* Begin Extracted information *
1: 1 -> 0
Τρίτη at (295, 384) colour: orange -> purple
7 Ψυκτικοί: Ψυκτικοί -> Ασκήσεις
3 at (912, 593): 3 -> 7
* End Extracted information *
* Begin Extracted information *
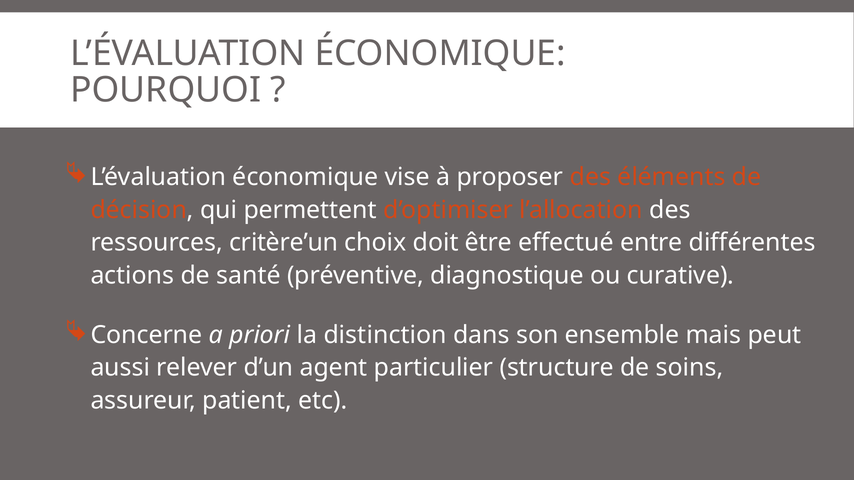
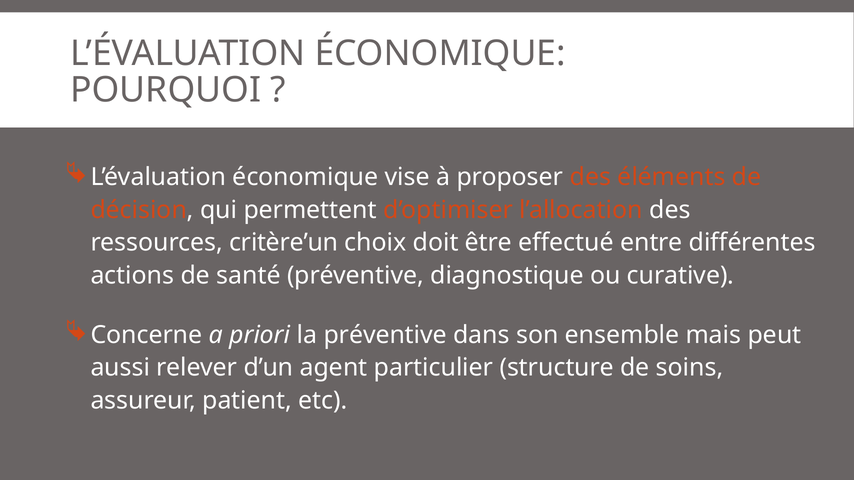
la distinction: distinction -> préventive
* End Extracted information *
**Directive**: Count the lines in the records that contain the string "Τρίτη", and give only that number.

**Output below**: 1